Three statutes are relevant to our.decision. The first, 32 V.S.A. § 5884(a), provides that within three years after the date a return must be filed, or six months after a federal refund was received, whichever is later, a taxpayer may petition the Commissioner for a refund. The Commissioner must hold a hearing on the request and render a decision. See id. The second, 32 V.S.A. § 5885(b), authorizes a taxpayer who is aggrieved by a decision of the Commissioner on a refund request to appeal to the superior court.

The third statute, 32 V.S.A. § 5887(a), is central to this decision. It reads, in pertinent part:

§ 5887. Remedy exclusive; determination final
(a) The exclusive remedy of a taxpayer with respect to the refund of monies paid in connection with a return filed under this chapter shall be the petition for refund provided under section 5884 of this title, and the appeal from an adverse determination of the petition for refund provided under section 5885 ....

We applied § 5887 in Riley v.

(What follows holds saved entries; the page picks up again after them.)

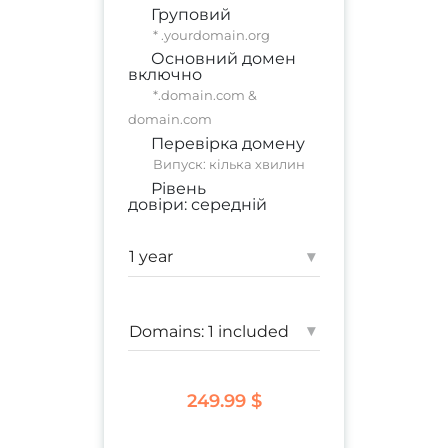
Груповий
* .yourdomain.org
Основний домен
включно
*.domain.com &
domain.com
Перевірка домену
Випуск: кілька хвилин
Рівень
довіри:
середній
комерційний сайт
;
корпоративний сайт
▾
Гарантія:
500 000 $
▾
249.99 $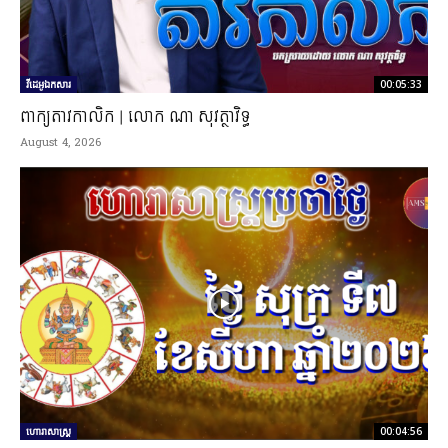
វីដេអូឯកសារ
00:05:33
ពាក្យតាវកាលិក | លោក ណា សុវត្ថាវិទ្ធ
August 4, 2026
ហោរាសាស្ត្រ
00:04:56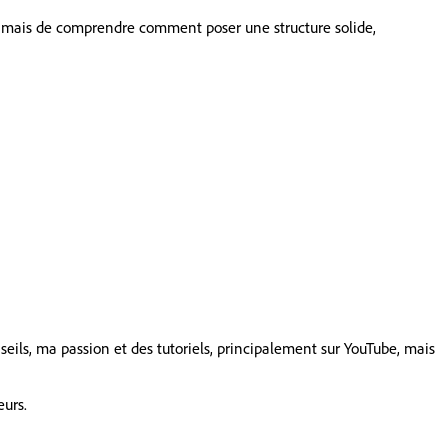
tif, mais de comprendre comment poser une structure solide,
nseils, ma passion et des tutoriels, principalement sur YouTube, mais
eurs.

State, 133 Vt. 116, 329 A.2d 631 (1974), holding that a land gains taxpayer must follow the administrative appeal route as a prerequisite to judicial review:

[T]he Legislature has made its purpose abundantly clear by defining this statutory route as the “exclusive remedy” in 32 V.S.A. § 5887. This is a binding legislative limitation on the course of review of the action of the Commissioner of Taxes available to the taxpayer.

Id. at 117, 329 A.2d at 632. We have applied the Riley rationale to other tax appeal statutes. See City of Winooski v. Matte, 125 Vt. 463, 465, 218 A.2d 458, 460 (1966) (taxpayer must file objection with town clerk to dispute validity of property tax assessment in defense of town’s suit for recovery of taxes); Holbrook Grocery Co. v. Commis *4 sioner of Taxes, 115 Vt. 275, 282, 57 A.2d 118, 122-23 (1948) (prospective taxpayer denied cigarette tax stamp may obtain judicial review only after application to, and determination by, Commissioner of Taxes).

To the Commissioner’s argument that this action is foreclosed by § 5887, as held in Riley, taxpayers answer that exhaustion of administrative remedies Would have been futile because the Commissioner could not have held the statute unconstitutional and given taxpayers any relief. See Westover v. Village of Barton Elec. Dep’t, 149 Vt. 356, 359, 543 A.2d 698, 700 (1988) (administrative agencies do not have power to determine constitutionality of statutes). They argue that exhaustion is not required where it would be futile.

Although taxpayers’ argument may have some force in other contexts, their futility claim is unavailing here. The term “exhaustion” is used to describe both the judge-made common-law doctrine and a statutory direction that judicial review is available only if specified administrative procedures are first employed. See 2 K. Davis & R. Pierce, Administrative Law Treatise § 15.3, at 316 (3d ed. 1994). Where the Legislature specifically mandates, exhaustion is required. See McCarthy v. Madigan, 503 U.S. 140, 144 (1992). Where the Legislature “has not clearly required exhaustion, sound judicial discretion governs.” Id. The futility doctrine has been adopted as part of that discretion to dispense with unnecessary exhaustion of administrative remedies. It has no place, however, in the face of a clear legislative command that exhaustion is required. See Neff v. State, 861 P.2d 281, 285 (N.M. Ct. App. 1993).

It is difficult to conceive of a clearer legislative direction than we have here.